Exploring the Rich Heritage of Moroccan Couscous

Couscous, a Moroccan delicacy made of small steamed semolina balls, holds a significant place in North African cuisine, particularly in Morocco, Algeria, Tunisia, Mauritania, and Libya. It has also found its way into Middle Eastern cuisine and is even enjoyed in Trapani, Sicily. The dish’s name likely stems from the Arabic word “Kaskasa” or the Berber word “Keskes,” referring to the traditional cooking pot used in its preparation.
The exact origins of couscous remain uncertain, with historians offering varying accounts. Some suggest that Berbers were crafting couscous as far back as 238 to 149 BC, citing the discovery of primitive couscous pots in tombs dating back to the reign of Berber King Massinissa. However, Charles Perry proposes that couscous likely emerged between the end of the Zirid dynasty and the rise of the Almohad dynasty in North Africa, spanning the eleventh to thirteenth centuries.

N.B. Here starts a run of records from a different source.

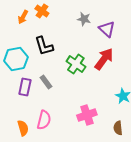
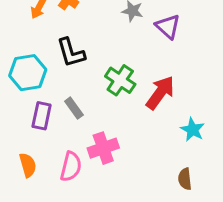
red arrow: (104, 59) -> (160, 93), moved
pink cross: (87, 115) -> (103, 148), moved
orange semicircle: (23, 128) -> (28, 165), moved

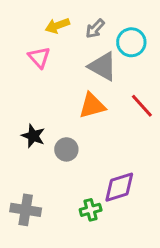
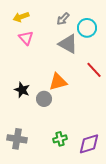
yellow arrow: (57, 26) -> (21, 17), moved
orange triangle: (92, 106) -> (58, 82), moved
purple diamond: (119, 187) -> (89, 144), moved

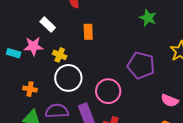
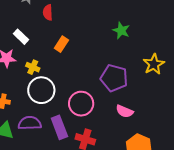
orange rectangle: (88, 32) -> (61, 44), turned 35
pink semicircle: (170, 100) -> (125, 111), moved

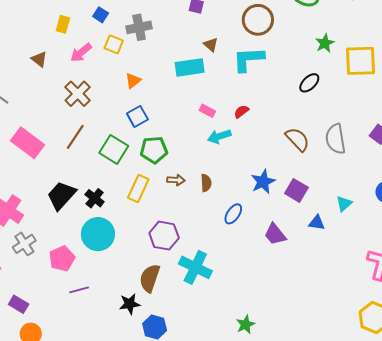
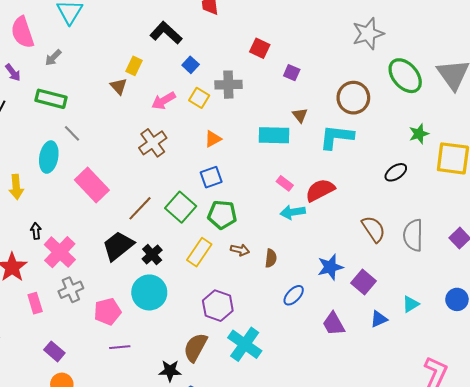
yellow rectangle: (63, 24) -> (134, 66), moved
brown triangle: (39, 59) -> (119, 86), moved
red semicircle: (241, 111) -> (320, 190), size x1.8
brown line: (75, 137) -> (140, 208), moved
blue triangle: (317, 223) -> (379, 319), turned -42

Traditionally, women painstakingly prepared the semolina by hand, laboriously rolling it with water to form small pellets. Today, commercially available couscous found in most supermarkets has undergone pre-steaming and drying processes for convenience.
Couscous is commonly served with an assortment of vegetables such as carrots, pumpkin, and turnips, cooked in either a spicy or mild broth or stew, often accompanied by chicken, lamb, or mutton.